Instructions to follow:
Take the line with "Approaching criteria for" as the first line and the last line of the data as the final one. Write out those lines exactly, and no others.

Page-level text extractions
----------------------------------------

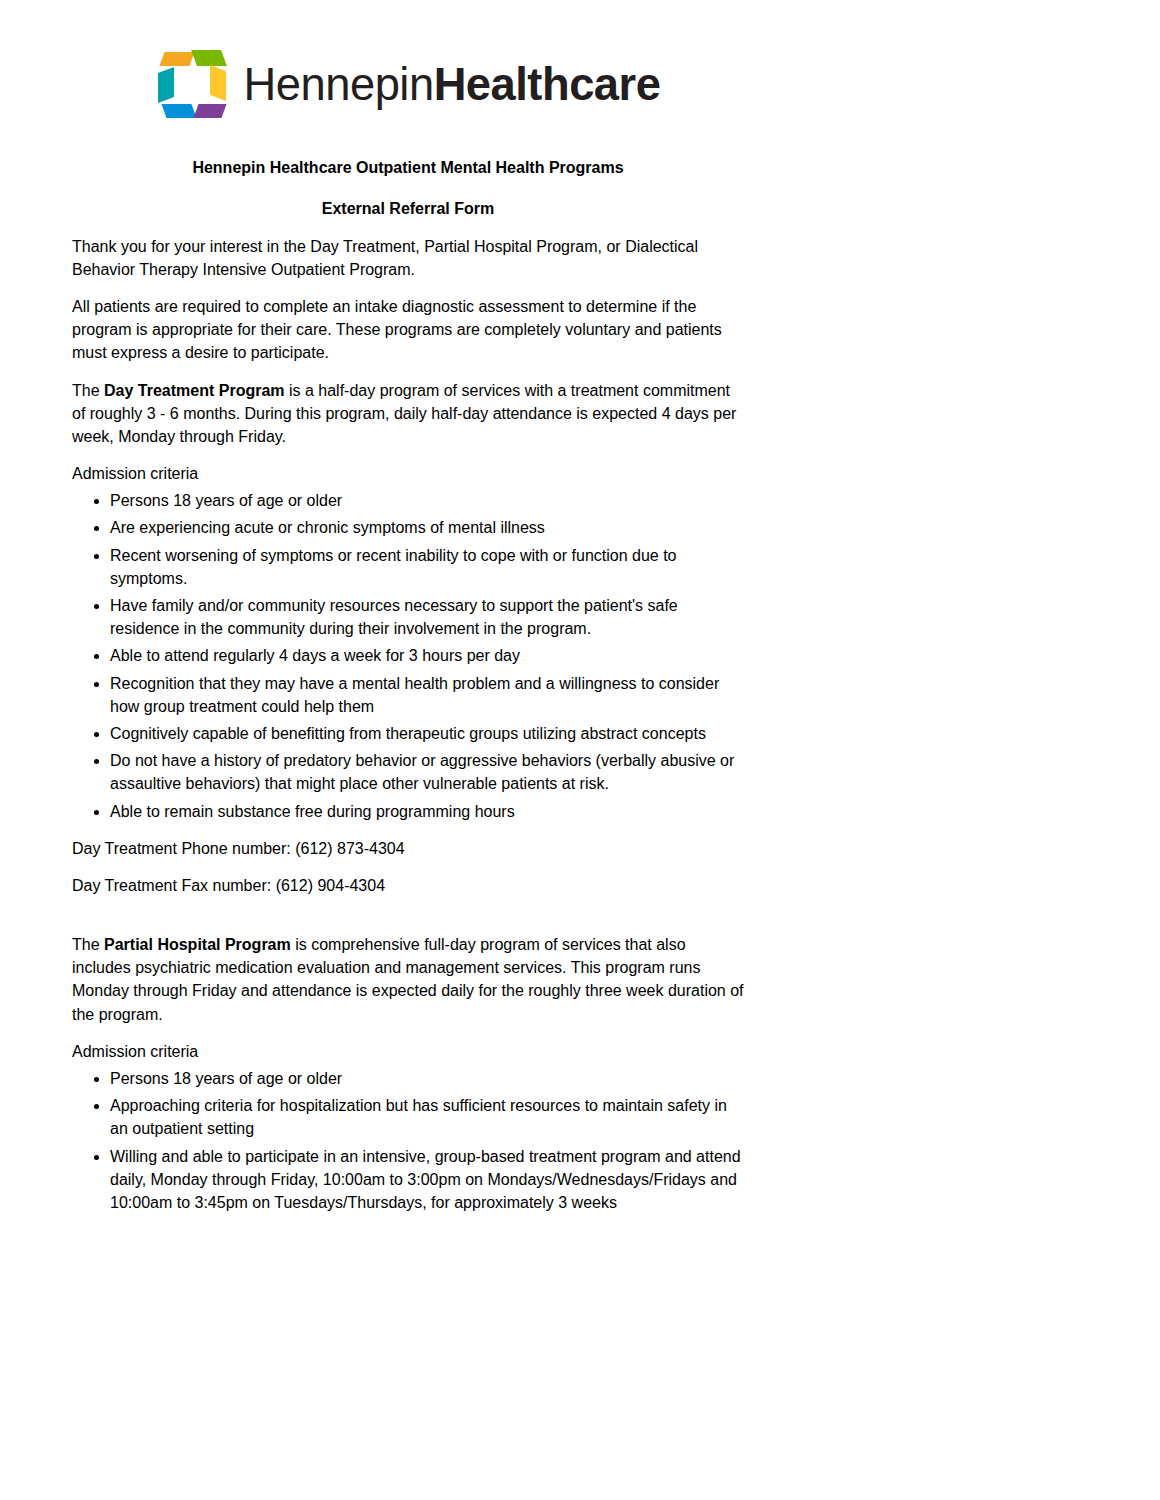Hennepin Healthcare
Hennepin Healthcare Outpatient Mental Health Programs
External Referral Form
Thank you for your interest in the Day Treatment, Partial Hospital Program, or Dialectical Behavior Therapy Intensive Outpatient Program.
All patients are required to complete an intake diagnostic assessment to determine if the program is appropriate for their care. These programs are completely voluntary and patients must express a desire to participate.
The Day Treatment Program is a half-day program of services with a treatment commitment of roughly 3 - 6 months. During this program, daily half-day attendance is expected 4 days per week, Monday through Friday.
Admission criteria
Persons 18 years of age or older
Are experiencing acute or chronic symptoms of mental illness
Recent worsening of symptoms or recent inability to cope with or function due to symptoms.
Have family and/or community resources necessary to support the patient's safe residence in the community during their involvement in the program.
Able to attend regularly 4 days a week for 3 hours per day
Recognition that they may have a mental health problem and a willingness to consider how group treatment could help them
Cognitively capable of benefitting from therapeutic groups utilizing abstract concepts
Do not have a history of predatory behavior or aggressive behaviors (verbally abusive or assaultive behaviors) that might place other vulnerable patients at risk.
Able to remain substance free during programming hours
Day Treatment Phone number: (612) 873-4304
Day Treatment Fax number: (612) 904-4304
The Partial Hospital Program is comprehensive full-day program of services that also includes psychiatric medication evaluation and management services. This program runs Monday through Friday and attendance is expected daily for the roughly three week duration of the program.
Admission criteria
Persons 18 years of age or older
Approaching criteria for hospitalization but has sufficient resources to maintain safety in an outpatient setting
Willing and able to participate in an intensive, group-based treatment program and attend daily, Monday through Friday, 10:00am to 3:00pm on Mondays/Wednesdays/Fridays and 10:00am to 3:45pm on Tuesdays/Thursdays, for approximately 3 weeks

----------------------------------------

Solution for this problem:
Approaching criteria for hospitalization but has sufficient resources to maintain safety in an outpatient setting
Willing and able to participate in an intensive, group-based treatment program and attend daily, Monday through Friday, 10:00am to 3:00pm on Mondays/Wednesdays/Fridays and 10:00am to 3:45pm on Tuesdays/Thursdays, for approximately 3 weeks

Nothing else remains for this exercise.